Doors open at 7 p.m. The Bellfuries perform at 8 p.m.
You could mistake JD McPherson for a revivalist, given how few other contemporary artists are likely to assert, as he boldly does, that “’Keep a Knockin’ by Little Richard is the best record ever made.
It’s so insanely visceral, you feel like it’s going to explode your speakers. If I’m listening to that in the car, I find myself having to brake suddenly. I can listen to that and it makes me feel like I’m 20 feet tall. And the feeling of joy I get from that record is always going to be the real push behind trying to make music.”

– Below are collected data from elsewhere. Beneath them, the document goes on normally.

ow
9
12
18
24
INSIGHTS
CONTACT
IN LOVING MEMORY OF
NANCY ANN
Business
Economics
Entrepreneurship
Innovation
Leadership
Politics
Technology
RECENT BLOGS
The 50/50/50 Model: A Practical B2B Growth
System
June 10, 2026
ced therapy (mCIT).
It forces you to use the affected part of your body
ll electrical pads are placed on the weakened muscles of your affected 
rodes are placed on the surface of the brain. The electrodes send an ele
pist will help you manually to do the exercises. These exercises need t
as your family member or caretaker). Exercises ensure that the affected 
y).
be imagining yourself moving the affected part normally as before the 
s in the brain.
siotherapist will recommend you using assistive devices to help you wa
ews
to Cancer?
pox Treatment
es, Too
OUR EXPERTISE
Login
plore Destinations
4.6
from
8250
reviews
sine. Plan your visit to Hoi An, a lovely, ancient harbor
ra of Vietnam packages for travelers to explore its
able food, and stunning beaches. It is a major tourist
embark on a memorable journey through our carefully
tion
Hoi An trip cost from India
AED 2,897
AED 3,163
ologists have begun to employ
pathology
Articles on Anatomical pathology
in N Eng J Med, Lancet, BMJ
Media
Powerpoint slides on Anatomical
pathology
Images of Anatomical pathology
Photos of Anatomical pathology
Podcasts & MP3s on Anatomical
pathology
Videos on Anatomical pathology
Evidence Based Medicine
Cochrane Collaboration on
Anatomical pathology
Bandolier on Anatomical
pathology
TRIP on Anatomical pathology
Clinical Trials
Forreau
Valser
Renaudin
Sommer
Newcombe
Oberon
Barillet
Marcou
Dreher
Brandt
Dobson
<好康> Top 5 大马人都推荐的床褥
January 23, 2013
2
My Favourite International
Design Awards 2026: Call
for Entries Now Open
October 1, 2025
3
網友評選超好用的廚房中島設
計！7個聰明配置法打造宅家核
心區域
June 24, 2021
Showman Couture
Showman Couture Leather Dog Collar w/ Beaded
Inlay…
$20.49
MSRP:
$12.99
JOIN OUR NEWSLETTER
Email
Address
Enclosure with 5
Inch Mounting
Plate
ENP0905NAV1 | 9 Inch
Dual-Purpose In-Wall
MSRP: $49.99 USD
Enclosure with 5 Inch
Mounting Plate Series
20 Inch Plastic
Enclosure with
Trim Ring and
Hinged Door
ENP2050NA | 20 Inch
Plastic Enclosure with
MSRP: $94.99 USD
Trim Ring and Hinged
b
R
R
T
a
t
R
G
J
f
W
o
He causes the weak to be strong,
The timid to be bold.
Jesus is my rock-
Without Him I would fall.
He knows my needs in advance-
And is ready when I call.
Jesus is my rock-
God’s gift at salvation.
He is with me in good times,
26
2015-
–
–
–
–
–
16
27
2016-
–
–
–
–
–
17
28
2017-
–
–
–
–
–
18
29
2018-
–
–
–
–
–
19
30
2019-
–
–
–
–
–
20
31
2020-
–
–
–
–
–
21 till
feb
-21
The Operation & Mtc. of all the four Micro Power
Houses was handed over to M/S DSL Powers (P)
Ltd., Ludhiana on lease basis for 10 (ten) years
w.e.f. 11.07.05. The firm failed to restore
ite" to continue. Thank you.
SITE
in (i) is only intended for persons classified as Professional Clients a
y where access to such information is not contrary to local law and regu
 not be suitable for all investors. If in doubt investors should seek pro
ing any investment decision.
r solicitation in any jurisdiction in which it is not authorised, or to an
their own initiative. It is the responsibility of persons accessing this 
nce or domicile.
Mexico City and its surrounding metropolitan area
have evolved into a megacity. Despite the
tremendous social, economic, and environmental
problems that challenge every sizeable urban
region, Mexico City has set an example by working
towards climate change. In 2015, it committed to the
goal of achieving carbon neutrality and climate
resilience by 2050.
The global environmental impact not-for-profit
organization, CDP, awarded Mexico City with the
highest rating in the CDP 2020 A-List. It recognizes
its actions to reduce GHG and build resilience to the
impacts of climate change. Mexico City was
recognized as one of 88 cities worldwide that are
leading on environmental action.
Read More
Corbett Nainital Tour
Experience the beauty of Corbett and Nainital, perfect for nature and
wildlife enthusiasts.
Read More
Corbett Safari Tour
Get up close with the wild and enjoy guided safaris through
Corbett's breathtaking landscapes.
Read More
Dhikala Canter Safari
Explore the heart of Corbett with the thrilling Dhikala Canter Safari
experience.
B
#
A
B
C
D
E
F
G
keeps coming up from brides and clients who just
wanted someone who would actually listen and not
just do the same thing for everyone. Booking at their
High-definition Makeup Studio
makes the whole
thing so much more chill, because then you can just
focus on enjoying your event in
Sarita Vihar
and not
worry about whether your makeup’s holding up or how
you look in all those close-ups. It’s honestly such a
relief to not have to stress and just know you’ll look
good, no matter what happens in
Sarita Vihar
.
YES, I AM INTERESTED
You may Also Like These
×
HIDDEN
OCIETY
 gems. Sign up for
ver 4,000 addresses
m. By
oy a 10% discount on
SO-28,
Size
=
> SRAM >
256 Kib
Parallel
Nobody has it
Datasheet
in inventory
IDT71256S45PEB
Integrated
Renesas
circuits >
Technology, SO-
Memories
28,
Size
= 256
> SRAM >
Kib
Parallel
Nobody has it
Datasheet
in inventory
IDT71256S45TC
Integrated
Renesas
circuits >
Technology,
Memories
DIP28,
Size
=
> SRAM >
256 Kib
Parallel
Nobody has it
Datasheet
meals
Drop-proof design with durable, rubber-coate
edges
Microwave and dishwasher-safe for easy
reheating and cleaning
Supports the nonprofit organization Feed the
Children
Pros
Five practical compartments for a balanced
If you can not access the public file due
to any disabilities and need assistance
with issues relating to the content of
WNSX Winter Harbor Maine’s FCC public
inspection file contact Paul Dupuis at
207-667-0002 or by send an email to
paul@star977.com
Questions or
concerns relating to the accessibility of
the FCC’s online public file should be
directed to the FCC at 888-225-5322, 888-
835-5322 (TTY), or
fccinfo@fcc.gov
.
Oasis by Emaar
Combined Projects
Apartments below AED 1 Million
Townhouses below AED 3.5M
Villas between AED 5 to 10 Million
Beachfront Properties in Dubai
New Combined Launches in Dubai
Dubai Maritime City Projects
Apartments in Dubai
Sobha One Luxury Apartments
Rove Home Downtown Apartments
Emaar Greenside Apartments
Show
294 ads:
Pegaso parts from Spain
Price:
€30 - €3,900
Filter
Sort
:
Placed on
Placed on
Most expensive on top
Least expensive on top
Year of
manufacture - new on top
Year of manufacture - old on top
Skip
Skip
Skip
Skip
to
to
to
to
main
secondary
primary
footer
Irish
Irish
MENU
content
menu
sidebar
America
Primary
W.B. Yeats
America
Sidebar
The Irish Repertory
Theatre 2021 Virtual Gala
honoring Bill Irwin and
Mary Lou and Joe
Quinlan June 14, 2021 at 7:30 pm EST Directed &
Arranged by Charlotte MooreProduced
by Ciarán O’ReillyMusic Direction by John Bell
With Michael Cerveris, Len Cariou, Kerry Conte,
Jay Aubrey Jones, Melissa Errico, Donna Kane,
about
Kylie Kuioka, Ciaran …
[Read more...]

But in a very real sense, McPherson is much more a pioneer than roots resuscitator. He’s knocking at the door of something that arguably hasn’t yet been accomplished – a spirited, almost spiritual hybrid that brings the forgotten lessons from the earliest days of rock & roll into a future that has room for the modernities of studio technique and 21st century singer/songwriter idiosyncrasies that Richard Penniman would not recognize.
Let the Good Times Roll, his second album, is a stranger, and more personal affair than its Fats Domino-redolent title might at first suggest, but the name isn’t exactly ironic, either. If you, too, brake for pleasure, you’ll screech to a halt at the enrapturing sound of these Good Times. His first album, 2012’s Signs & Signifiers, was hailed as “an utterly irresistible, slicked-back triumph” by Mojo and “a rockin’, bluesy, forward-thinking gold mine that subtly breaks the conventions of most vintage rock projects” by All Music Guide.